Las Vegas climbed the ranks of large cities in the U.S. growing from 63rd largest in 1990 to 32nd by 2000. Since Census 2000, the City has continued to add population and climb the ranks of U.S. cities. According to the Census Bureau’s American Community Survey (ACS), Las Vegas had a population of 562,582, an increase of 17.5%, making it the 28th largest city in the U.S in 2007.

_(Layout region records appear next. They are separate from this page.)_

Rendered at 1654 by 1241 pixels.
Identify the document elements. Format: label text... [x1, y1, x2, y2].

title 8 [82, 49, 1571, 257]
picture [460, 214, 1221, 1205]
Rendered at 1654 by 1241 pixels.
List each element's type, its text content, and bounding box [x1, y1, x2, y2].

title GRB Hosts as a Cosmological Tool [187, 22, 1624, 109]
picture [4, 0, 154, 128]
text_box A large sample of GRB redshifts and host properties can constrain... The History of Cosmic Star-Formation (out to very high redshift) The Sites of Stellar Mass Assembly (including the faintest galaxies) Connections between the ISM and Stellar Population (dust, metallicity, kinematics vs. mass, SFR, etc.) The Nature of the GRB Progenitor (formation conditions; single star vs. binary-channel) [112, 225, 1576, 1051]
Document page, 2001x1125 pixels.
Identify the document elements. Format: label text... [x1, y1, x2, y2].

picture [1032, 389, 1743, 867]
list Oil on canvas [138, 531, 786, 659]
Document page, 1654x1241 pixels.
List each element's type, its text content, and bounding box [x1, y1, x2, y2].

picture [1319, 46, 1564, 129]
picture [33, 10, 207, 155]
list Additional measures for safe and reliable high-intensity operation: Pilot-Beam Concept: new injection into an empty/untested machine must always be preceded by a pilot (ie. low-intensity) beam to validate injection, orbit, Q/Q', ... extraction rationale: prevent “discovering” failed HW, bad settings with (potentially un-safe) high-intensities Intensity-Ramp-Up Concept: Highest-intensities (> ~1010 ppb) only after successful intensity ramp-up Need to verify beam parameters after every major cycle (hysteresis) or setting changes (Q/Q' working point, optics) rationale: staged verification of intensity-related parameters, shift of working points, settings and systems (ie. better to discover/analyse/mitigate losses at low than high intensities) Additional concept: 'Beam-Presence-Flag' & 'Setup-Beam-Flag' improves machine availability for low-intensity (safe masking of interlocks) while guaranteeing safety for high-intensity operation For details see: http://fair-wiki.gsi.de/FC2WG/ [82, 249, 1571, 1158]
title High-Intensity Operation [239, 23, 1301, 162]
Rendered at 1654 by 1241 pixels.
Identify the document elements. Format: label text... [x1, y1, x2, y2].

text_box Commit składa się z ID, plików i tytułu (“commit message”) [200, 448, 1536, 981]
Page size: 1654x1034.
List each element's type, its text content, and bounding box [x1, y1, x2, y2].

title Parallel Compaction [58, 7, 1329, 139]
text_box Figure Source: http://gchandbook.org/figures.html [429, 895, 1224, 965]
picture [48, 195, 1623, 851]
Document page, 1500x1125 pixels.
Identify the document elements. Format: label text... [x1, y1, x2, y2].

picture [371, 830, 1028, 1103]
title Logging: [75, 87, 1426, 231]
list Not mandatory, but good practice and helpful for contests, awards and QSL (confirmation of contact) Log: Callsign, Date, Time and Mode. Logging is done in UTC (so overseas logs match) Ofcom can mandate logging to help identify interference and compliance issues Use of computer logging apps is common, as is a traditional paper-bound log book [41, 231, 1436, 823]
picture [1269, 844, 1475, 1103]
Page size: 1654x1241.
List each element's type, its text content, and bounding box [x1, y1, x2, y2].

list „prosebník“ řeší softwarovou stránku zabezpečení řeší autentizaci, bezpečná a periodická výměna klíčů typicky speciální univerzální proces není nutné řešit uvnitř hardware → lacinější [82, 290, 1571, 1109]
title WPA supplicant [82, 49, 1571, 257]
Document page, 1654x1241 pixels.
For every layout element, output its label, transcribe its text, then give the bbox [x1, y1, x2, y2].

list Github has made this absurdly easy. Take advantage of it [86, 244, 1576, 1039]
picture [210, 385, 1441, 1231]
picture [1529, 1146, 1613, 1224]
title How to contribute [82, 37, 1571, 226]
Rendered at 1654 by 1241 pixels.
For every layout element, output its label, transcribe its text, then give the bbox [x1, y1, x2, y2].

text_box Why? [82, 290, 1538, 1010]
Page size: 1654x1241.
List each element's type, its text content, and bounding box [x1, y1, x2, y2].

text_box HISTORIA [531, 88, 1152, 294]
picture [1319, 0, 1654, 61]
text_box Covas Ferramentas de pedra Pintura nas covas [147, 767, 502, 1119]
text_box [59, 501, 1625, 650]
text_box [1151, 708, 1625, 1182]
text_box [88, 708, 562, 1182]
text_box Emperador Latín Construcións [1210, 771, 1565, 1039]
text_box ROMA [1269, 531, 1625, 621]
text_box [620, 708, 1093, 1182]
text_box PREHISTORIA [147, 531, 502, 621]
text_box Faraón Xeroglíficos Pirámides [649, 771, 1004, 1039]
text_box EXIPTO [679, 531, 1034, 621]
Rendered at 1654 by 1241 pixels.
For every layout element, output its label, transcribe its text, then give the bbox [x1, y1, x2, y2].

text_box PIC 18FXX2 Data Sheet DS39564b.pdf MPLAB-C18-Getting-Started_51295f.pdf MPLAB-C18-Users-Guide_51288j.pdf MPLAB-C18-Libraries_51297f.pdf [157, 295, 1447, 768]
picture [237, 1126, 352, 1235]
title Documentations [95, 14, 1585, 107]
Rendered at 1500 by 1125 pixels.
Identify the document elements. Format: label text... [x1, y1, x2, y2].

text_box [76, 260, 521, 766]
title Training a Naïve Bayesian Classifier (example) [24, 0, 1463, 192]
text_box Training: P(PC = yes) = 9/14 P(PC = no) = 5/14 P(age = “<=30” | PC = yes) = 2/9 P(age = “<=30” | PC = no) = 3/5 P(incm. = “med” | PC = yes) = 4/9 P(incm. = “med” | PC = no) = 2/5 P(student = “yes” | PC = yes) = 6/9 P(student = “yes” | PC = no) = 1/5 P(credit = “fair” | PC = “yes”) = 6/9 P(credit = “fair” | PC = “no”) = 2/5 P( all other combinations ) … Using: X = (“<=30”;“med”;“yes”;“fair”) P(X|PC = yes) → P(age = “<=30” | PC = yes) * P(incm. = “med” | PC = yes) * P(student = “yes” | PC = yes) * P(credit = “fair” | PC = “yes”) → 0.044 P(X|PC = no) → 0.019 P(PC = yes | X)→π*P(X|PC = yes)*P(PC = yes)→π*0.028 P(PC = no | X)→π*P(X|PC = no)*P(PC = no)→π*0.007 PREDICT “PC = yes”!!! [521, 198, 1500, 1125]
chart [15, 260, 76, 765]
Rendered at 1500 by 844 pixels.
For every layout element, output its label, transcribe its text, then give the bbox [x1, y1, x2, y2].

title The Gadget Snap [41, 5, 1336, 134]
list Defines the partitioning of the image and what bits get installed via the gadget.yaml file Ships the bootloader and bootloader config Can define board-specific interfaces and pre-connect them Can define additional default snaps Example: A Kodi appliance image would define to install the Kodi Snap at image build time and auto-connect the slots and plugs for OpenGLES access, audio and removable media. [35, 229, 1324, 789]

Las Vegas' rapid urbanization over the last forty years has put pressure on the area and its water supply. The city of Las Vegas is incorporated into Clark County with 5 neighboring cities, expanding into a megapolis in recent decades. It is accepted that the western region of the United States has grown to a degree that it is nearing the point where water may become scarce. By viewing the physical expansion from 1970 to the present using remote sensing technology, it is possible to see the spatial explosion. Public officials have been campaigning to change Las Vegas' image from a gambling mecca to a family oriented place to live as well as visit. In order to highlight the physical changes of the community as it expanded, it is possible to calculate the acreage shifts in land cover types for each year of imagery using unsupervised classification techniques. With a greater metropolitan population of more than two million, Las Vegas has in a generation transformed from desert resort to urban center, and city planners, at least until the current recession, expected another two million in the next decades. Such phenomenal expansion has provided opportunity for many newcomers, and the city’s boosters are legion. Las Vegas is now a sophisticated urban environment, combining high-end entertainment and recreation with the dining and shopping amenities of "lifestyle" economies. As such it is a complex 21st-century city. But it is also a simple boomtown, in the tradition of the American West towns that grow quickly with multitudes coming to strike it rich in industries like mining, but rarely staying to attend to the social or environmental costs.